Study questions:
1. Reproduce word for word the part of the passage on women and financial advice that runs from "The problem is" to "I’d tell them.".
2. In the passage on women and financial advice, what does the writer say is perpetuated by doing the outer work without paying attention to the inner work?
===== Page text
This is news? Maybe to the industry. Certainly not to women.

The problem is that financial firms simply respond with more of the same materials, but couched in what one advisor in the article called “female-friendly metaphors.” For example: “Updating your 401(k) every six months…is like putting your winter clothes away in the summer, she says, and making stable investment choices is like purchasing your first black or blue suit.”

If the financial industry asked for my advice (and no one has), here’s what I’d tell them.

It’s time to get down to the nitty gritty! Don’t just focus on the facts of investing. Get personal. Dig deep. Talk about her fears. Explore her resistance . Delve into the real issues, like family messages and cultural conditioning. I always say doing the outer work without paying attention to the inner work only perpetuates the status quo.

Am I all alone here? Or am I being foolish to think that if financial advisors were trained appropriately, they could learn to actually talk about emotions? Let me hear from you!
==========
===== Given information
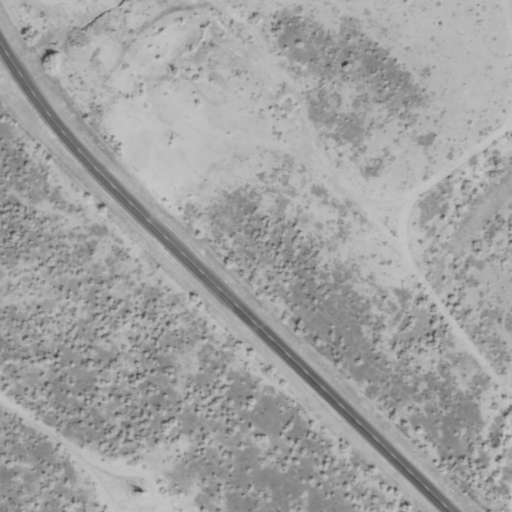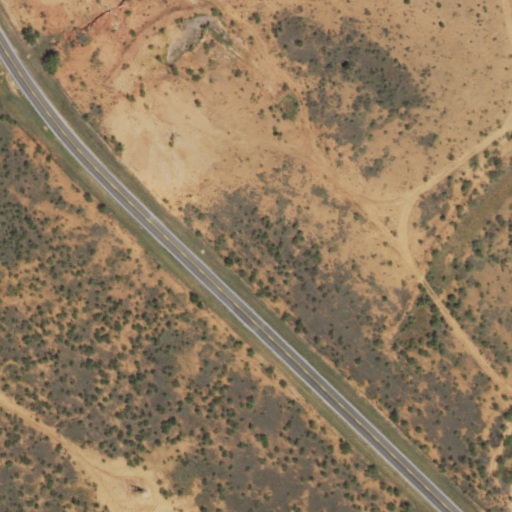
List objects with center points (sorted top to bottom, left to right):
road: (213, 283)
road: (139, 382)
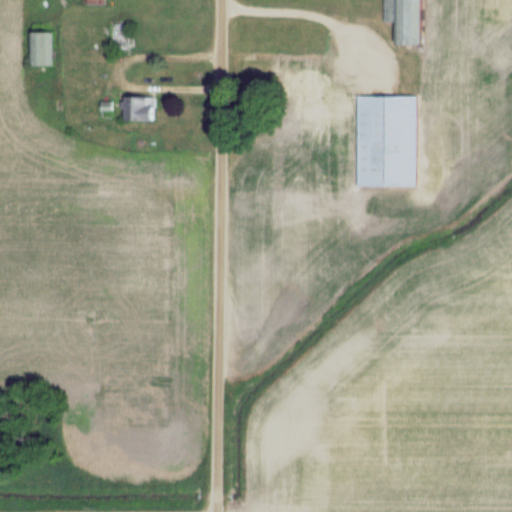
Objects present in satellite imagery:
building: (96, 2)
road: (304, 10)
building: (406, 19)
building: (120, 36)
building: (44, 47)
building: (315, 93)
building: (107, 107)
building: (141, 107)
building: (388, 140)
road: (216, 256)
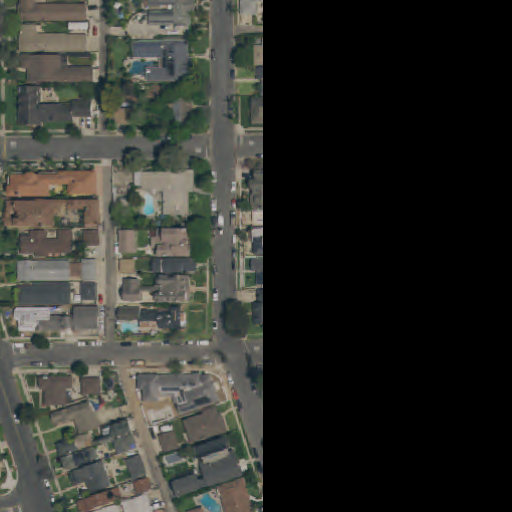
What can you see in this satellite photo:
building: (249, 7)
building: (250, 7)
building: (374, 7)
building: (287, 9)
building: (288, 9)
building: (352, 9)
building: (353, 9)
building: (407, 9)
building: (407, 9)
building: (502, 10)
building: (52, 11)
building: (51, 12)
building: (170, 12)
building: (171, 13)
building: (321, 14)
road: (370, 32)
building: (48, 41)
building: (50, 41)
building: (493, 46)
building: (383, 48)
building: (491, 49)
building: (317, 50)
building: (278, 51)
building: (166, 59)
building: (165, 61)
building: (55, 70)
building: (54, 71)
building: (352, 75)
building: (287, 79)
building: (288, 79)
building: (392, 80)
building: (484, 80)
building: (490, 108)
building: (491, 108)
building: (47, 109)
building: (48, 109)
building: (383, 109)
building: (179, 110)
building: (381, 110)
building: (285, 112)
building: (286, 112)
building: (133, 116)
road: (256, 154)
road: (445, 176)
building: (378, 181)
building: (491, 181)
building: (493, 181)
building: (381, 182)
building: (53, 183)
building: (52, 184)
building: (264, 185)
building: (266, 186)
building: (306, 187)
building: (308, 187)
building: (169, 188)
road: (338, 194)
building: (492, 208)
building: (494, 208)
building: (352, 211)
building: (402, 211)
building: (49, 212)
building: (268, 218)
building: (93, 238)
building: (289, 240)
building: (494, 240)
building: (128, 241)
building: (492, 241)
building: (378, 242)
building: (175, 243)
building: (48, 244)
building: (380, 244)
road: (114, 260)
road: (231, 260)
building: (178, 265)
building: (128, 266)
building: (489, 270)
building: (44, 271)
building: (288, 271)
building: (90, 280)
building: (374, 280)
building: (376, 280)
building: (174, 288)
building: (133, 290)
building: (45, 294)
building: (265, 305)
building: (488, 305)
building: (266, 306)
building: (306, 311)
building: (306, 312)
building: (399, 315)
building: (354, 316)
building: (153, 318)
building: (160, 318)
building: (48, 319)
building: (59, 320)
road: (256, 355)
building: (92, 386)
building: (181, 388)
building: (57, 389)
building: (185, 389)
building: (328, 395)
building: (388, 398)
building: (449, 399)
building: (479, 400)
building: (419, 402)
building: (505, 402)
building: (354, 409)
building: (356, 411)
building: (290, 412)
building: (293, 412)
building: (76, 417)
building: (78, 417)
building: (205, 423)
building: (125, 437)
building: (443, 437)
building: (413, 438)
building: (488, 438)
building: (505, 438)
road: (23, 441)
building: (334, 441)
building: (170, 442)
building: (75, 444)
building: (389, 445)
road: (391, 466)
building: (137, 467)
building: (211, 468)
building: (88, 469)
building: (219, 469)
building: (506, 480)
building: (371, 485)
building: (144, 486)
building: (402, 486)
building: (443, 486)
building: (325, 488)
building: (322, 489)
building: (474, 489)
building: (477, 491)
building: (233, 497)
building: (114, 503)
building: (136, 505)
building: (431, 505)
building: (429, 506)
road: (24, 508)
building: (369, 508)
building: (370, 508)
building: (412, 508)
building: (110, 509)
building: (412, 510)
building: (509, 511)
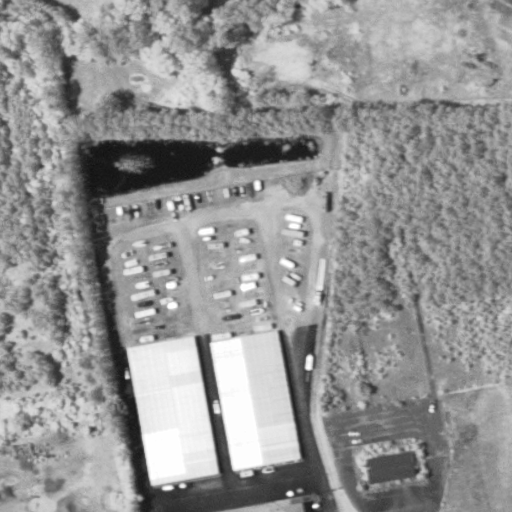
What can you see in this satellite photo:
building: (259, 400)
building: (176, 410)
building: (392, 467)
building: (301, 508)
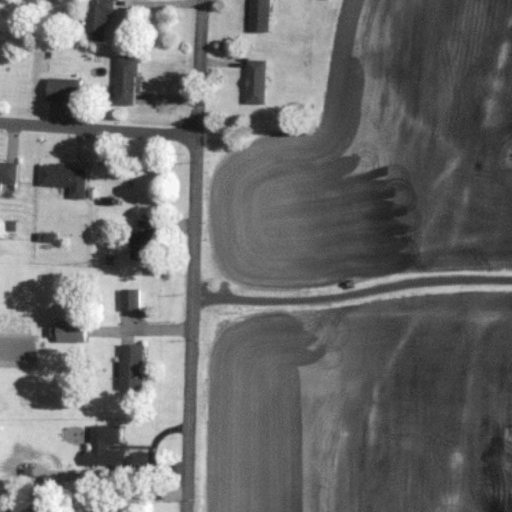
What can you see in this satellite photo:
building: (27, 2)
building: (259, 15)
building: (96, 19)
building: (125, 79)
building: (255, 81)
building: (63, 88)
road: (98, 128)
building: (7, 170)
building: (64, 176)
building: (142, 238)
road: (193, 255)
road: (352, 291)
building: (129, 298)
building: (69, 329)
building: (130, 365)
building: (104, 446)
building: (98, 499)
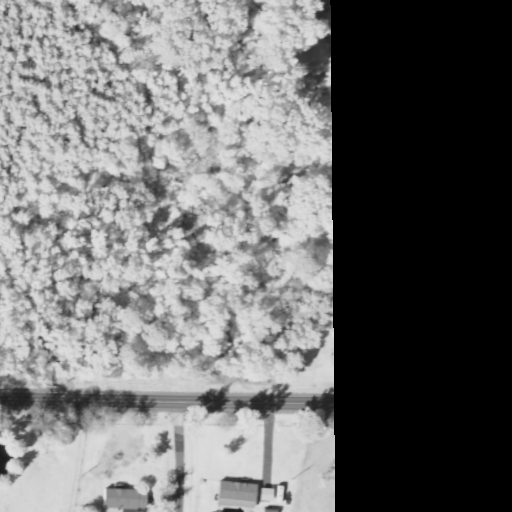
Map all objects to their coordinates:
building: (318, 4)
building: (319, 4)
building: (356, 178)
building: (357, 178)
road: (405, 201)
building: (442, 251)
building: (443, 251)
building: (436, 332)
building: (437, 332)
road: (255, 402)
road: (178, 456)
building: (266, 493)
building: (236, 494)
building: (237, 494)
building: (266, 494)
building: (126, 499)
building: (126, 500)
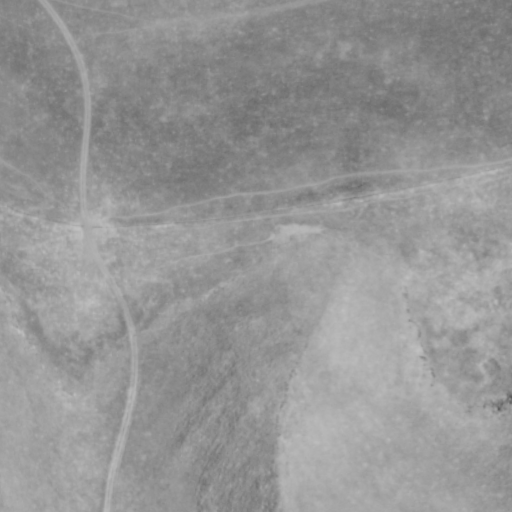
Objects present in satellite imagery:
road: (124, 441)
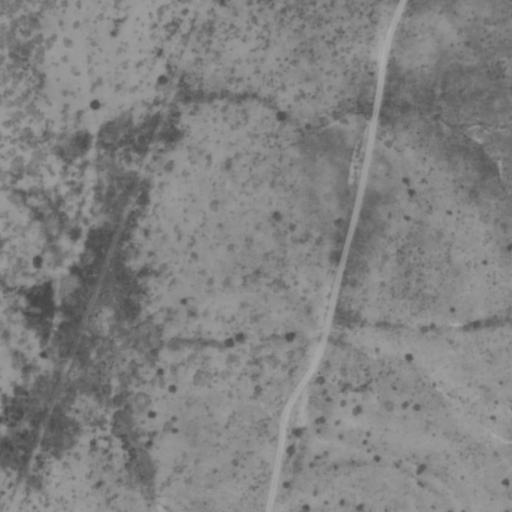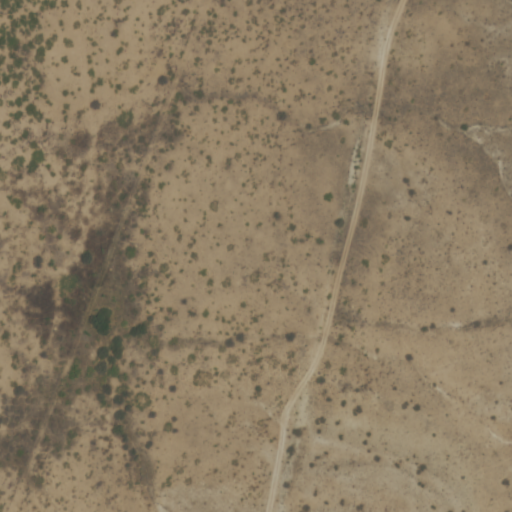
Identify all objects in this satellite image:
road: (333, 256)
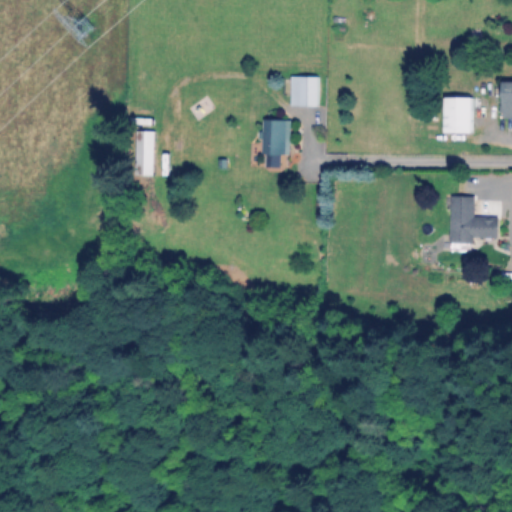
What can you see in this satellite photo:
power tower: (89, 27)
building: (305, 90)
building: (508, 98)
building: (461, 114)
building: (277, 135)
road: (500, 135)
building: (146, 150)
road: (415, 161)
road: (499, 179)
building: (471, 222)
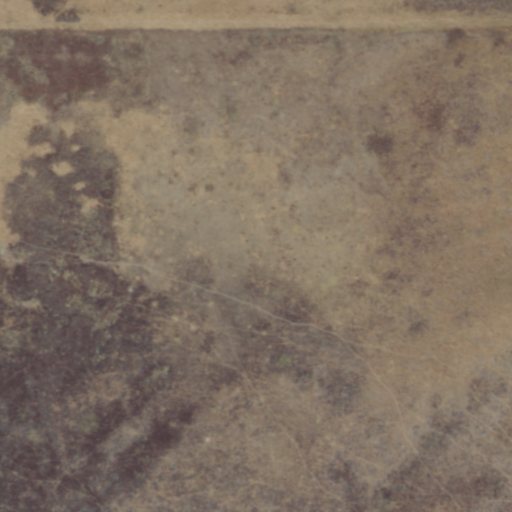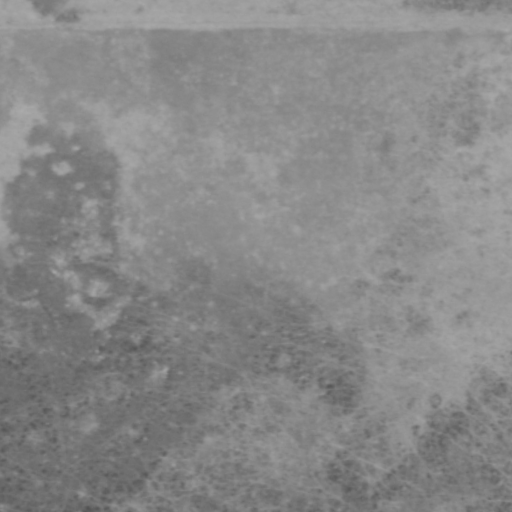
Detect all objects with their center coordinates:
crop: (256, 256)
==========
Exercise answers:
1.
The problem is that financial firms simply respond with more of the same materials, but couched in what one advisor in the article called “female-friendly metaphors.” For example: “Updating your 401(k) every six months…is like putting your winter clothes away in the summer, she says, and making stable investment choices is like purchasing your first black or blue suit.”

If the financial industry asked for my advice (and no one has), here’s what I’d tell them.

2. The status quo.